Alteryx Machine Learning will build a bunch of models in the Auto Model step, using various algorithms and hyperparameters, then provide you with its rundown of options to choose among — plus a recommendation.
The next step, Evaluate Model, is probably the most intriguing! You can see how well your selected model performs on various metrics, review a confusion matrix and your features’ relative importance, simulate the results of modified data, and even check out a sampling of good and bad predictions made by the model so you can better understand what it’s doing behind the scenes.
There’s a lot to peruse in that step of the process. Once you’re happy with the model, you can upload new data upon which the model can generate new predictions, export the visuals displayed in the modeling process as images or PowerPoint slides, and export the model to use in a Designer workflow.

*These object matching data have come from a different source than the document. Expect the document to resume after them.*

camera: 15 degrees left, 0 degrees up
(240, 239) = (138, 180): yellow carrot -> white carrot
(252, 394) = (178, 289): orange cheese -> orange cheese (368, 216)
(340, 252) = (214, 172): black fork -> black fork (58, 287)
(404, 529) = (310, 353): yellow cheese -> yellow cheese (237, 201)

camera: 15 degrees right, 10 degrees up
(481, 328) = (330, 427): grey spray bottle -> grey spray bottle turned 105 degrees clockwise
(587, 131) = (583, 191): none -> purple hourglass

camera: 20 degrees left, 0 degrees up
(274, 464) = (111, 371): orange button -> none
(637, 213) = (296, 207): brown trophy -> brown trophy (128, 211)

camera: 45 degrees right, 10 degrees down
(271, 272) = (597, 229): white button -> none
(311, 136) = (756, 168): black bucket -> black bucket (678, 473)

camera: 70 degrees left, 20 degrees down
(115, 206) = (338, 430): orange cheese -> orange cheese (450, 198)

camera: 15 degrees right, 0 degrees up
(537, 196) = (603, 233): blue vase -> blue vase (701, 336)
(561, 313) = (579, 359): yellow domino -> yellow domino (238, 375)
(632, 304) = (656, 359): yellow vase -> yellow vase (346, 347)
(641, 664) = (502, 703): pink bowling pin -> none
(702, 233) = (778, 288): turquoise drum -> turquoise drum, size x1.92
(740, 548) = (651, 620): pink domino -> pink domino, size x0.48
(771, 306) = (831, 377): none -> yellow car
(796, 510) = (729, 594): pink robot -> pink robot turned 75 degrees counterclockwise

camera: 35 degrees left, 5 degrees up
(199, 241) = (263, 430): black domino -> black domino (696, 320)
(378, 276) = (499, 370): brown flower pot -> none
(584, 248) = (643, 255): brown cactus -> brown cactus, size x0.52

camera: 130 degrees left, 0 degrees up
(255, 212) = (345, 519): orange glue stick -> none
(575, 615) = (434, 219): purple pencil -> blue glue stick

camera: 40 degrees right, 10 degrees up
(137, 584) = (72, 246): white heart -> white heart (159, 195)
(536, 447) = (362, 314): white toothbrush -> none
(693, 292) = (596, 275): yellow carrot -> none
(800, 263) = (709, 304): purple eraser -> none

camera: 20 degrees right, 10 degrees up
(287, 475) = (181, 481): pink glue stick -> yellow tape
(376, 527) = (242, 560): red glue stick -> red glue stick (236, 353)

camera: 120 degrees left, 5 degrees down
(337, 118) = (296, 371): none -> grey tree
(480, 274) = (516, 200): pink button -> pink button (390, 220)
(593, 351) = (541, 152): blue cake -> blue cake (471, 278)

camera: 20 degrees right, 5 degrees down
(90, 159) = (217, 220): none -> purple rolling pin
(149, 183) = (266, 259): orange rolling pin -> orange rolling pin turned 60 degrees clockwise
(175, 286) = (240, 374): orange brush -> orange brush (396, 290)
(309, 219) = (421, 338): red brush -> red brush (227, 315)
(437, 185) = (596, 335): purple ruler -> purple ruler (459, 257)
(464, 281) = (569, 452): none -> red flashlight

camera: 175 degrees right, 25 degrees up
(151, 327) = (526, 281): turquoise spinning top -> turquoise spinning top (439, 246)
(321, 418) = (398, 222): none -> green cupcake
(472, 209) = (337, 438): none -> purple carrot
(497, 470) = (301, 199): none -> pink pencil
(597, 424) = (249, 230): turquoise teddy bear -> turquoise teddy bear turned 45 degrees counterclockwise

If you don’t have Alteryx Machine Learning, don’t worry — we can still get this holiday party started with our longtime friends, the R-based predictive tools. I used these tools to build both a logistic regression model and a random forest model in Designer. (Follow along with the workflow attached to the original version of this blog post!)
The random forest model had a 93.4% accuracy rate, and performed about the same when predicting both positive and negative outcomes, as the confusion matrix below shows.
The logistic regression model did almost as well, with 93.2% accuracy; however, its mistakes weren’t as evenly distributed.
So let’s look more closely at the random forest model, and especially check out how the various features contributed to the predictions. The variable importance plot below tells us more:
The random forest classifier built in Designer performs similarly to the XGBoost classifier built by Alteryx Machine Learning. Both tools get the modeling job done, but with different interfaces and explanatory information available along the way.
If we were concerned about whether a request coming in on Thanksgiving would affect whether that request could be resolved during 24 hours … well, it turns out that was the least significant factor in predicting that outcome. Instead, the type of complaint, location and agency were notably more important in the model’s predictions.
The modeling process helped us gain more insight into how the holiday could affect service request closure time (or not, in this case, since the “On Thanksgiving” feature turned out to be not very important compared to other features used in these models). We could also use our favorite model in the future to predict whether a service request with a particular set of characteristics would or would not be completed and closed within 24 hours. That information could help guide a customer’s expectations and shape response processes.